Mr. Dimon also claims in the letter that the company has an interdisciplinary team of ethicists helping prevent unintended misuse, anticipate regulation, and promote trust with clients, customers and communities; and, that it is an "absolute necessity" that use of AI-generated data follow the laws of the land for the benefit of both the company and the larger financial system.
The Open Letter
A large group of AI leaders, thinkers, users, and strategists published an open letter (March 29) calling for an immediate pause for at least 6 months of the training of AI systems more powerful than the latest version of Chat GPT (i.e., GPT-4). The letter included notable signatories such as Elon Musk, and company co-founders of Apple, Pinterest, Ripple, and Skype.
During this proposed pause, the letter asks for actions on the part of AI labs and experts, as well as policymakers. AI labs and experts are asked to jointly develop and implement a set of "shared safety protocols" audited and overseen by "independent outside experts." Envisioned protocols should "ensure that systems adhering to them are safe beyond a reasonable doubt." The pause will represent a "stepping back from the dangerous race to ever-larger unpredictable black-box models with emergent capabilities" not the stopping of AI development, the letter claims.
The letter asks AI developers to work with policymakers to "dramatically accelerate development of robust AI governance systems" to include at least "new and capable regulatory AI authorities;" "oversight and tracking" of the most capable AI systems and large pools of computational capability;" systems to help distinguish real from synthetic, and to track model leaks; an auditing and certification ecosystem; address liability for AI-caused harm; provide "robust public funding" for AI safety research; and "well-resourced institutions for coping with the dramatic economic and political disruptions (especially to democracy) that AI will cause."
And from the Maker of ChatGPT
The letter follows the release in February of an AI statement by the maker of ChatGPT––Open AI, regarding the company's plans and what it believes should be the way-forward on AI. The statement, while consistent with the group's letter, is somewhat less alarmist and does not include the kind of specific policy measures sought by the open-letter group.
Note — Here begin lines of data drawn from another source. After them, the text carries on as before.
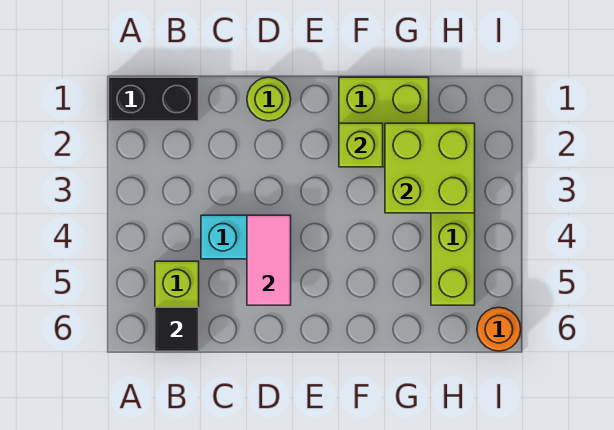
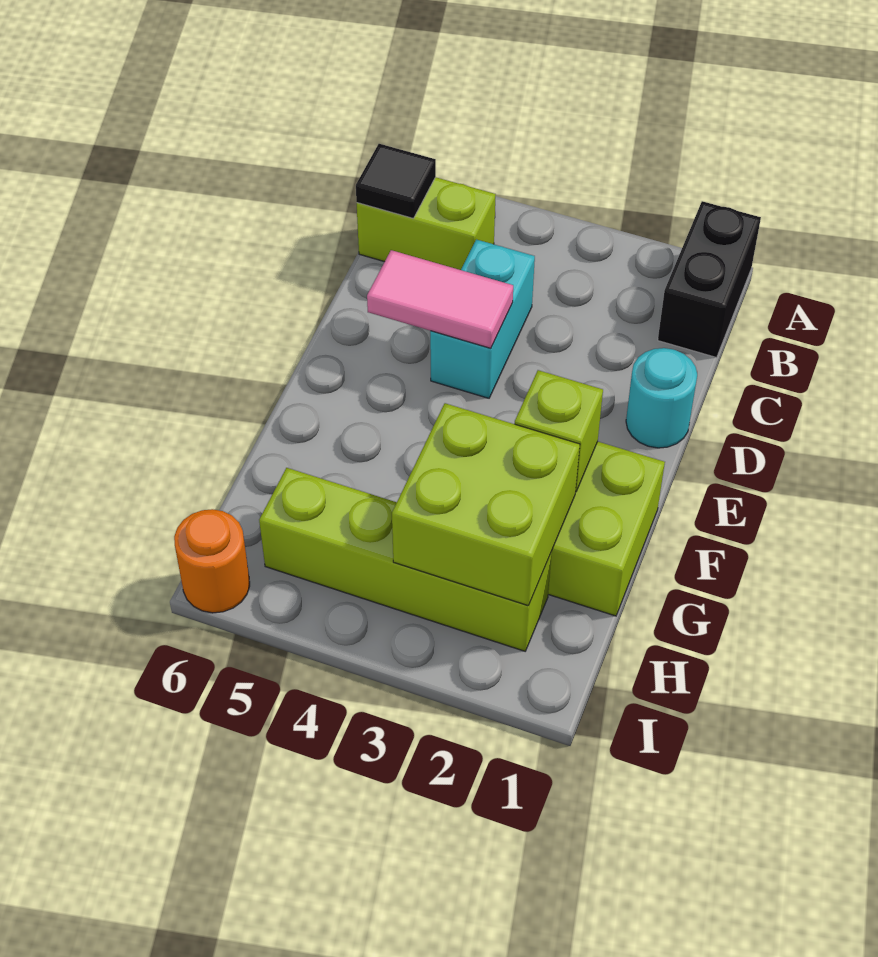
lime round brick D1 level 1 -> cyan round brick D1 level 1

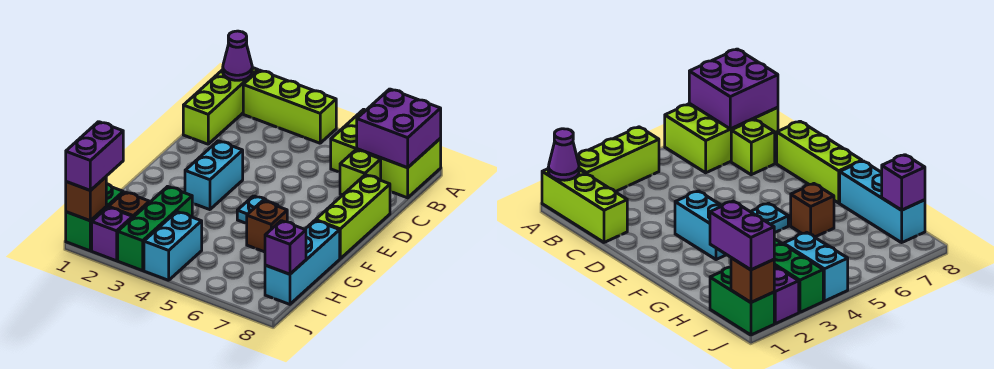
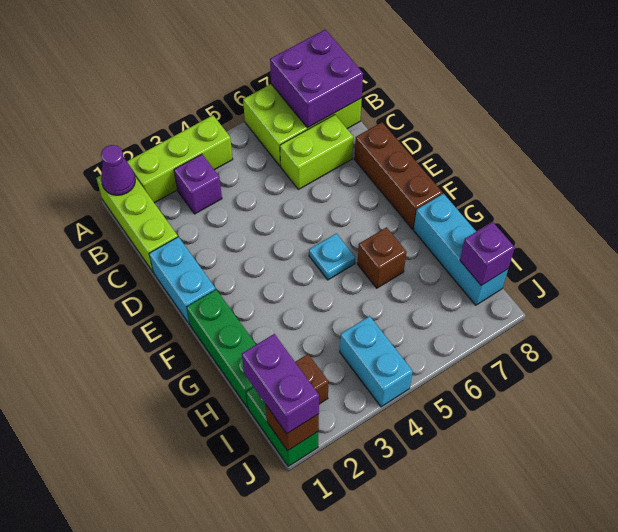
lime brick C7 level 1 -> lime brick C6:C7 level 1
lime brick D8:F8 level 1 -> brown brick D8:F8 level 1
cyan brick E3:F3 level 1 -> cyan brick D1:E1 level 1
green brick H3:J3 level 1 -> green brick F1:H1 level 1
purple brick J2 level 1 -> purple brick B3 level 1

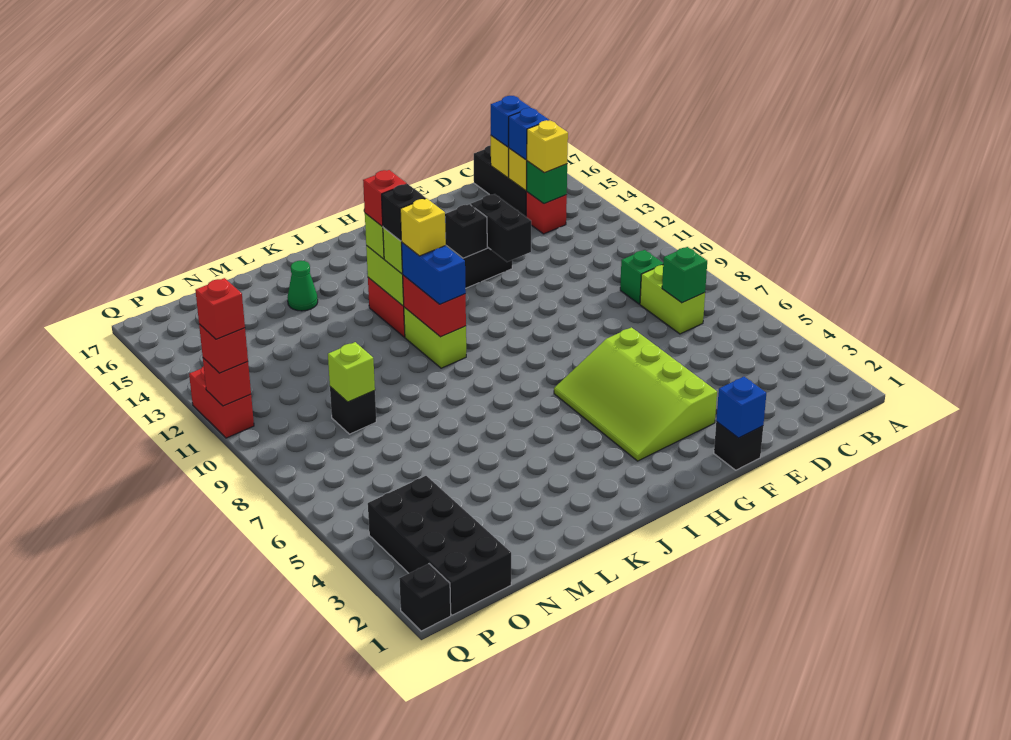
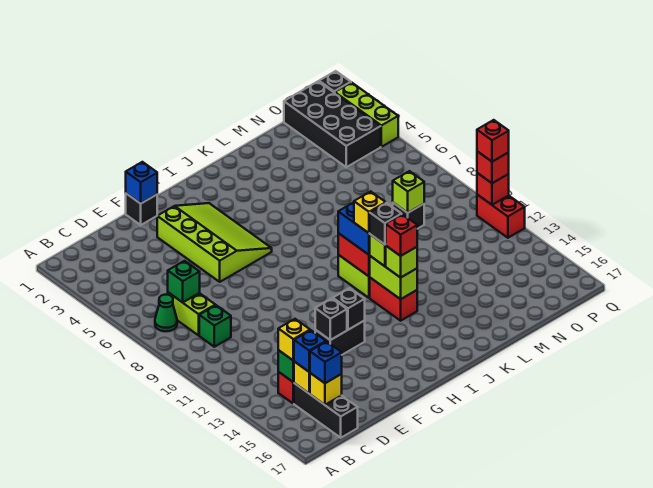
black brick F12:F13 level 2 -> black brick F13 level 2
green cone L15 level 1 -> green cone B7 level 1
none -> lime brick Q2:Q4 level 1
In its statement, OpenAI acknowledges that while artificial general intelligence (AGI) has the potential to "give everyone incredible new capabilities," this would come with serious risk of misuse, drastic accidents, and societal disruption." While the company does "not believe it is possible or desirable for society to stop its development forever," AI developers "have to figure out how to get it right."
OpenAI says the best way to do this is:
A gradual transition to a world with AGI, rather than a sudden one. Over time, the balance between the upsides and downsides of AI deployment "could shift" (i.e., upsides overtaking downsides) allowing more significant deployment of AI capability.
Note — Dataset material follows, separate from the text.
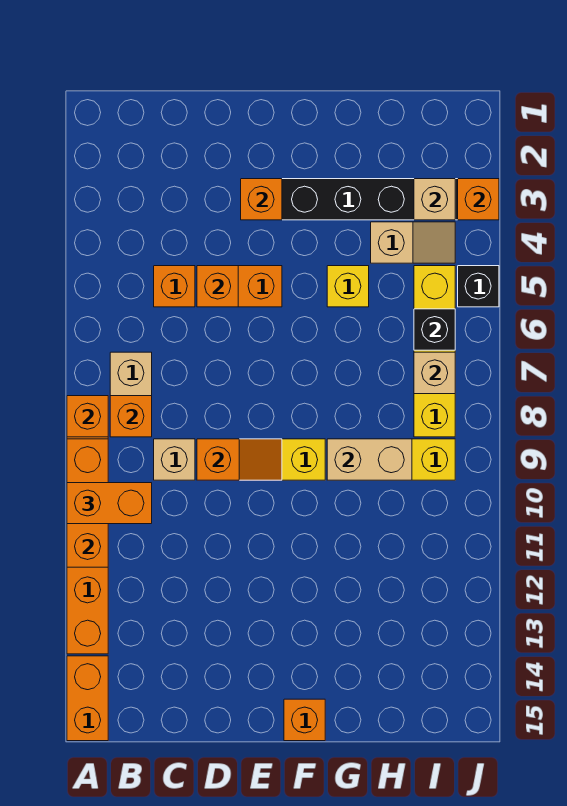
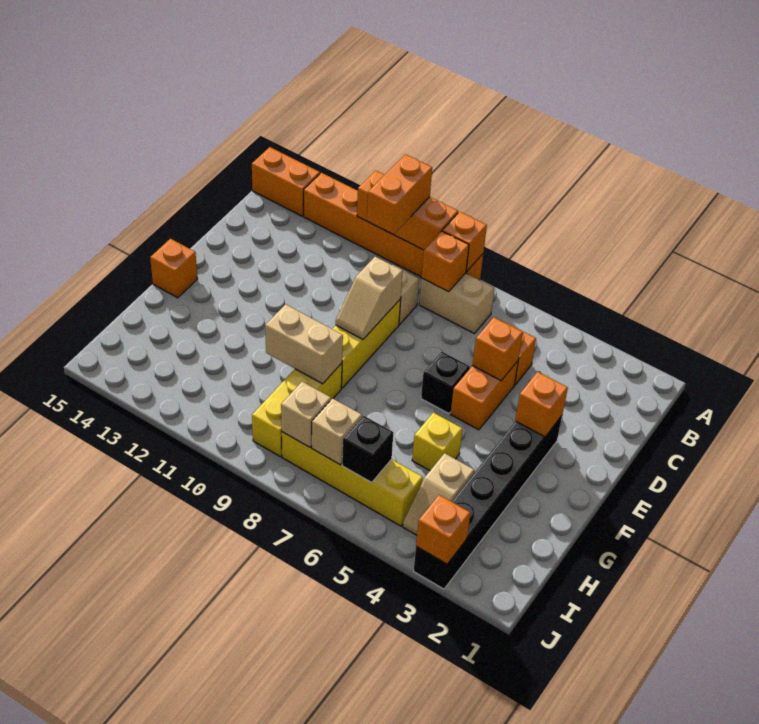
orange slope D9:E9 level 2 top D -> tan slope D9:E9 level 2 top D
tan brick G9:H9 level 2 -> tan brick G9:G10 level 2
tan brick I3 level 2 -> tan brick I8 level 2
black brick J5 level 1 -> black brick E6 level 1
Have "society" agree on the bounds of how AI is used but permit individual users to have "a lot of discretion." World institutions need to be strengthened with "additional capabilities and experience to be prepared for complex decisions about AGI" and company products will "likely be quite constrained" during that time. At the same time, individuals should be empowered to make their own decisions about AI use.
Have a "global conversation" about three key questions: how to govern AI systems, how to fairly distribute AI-generated benefits, and how to fairly share access.
For the long term, OpenAI says that "there should be great scrutiny of all efforts attempting to build AGI and public consultation for major decisions."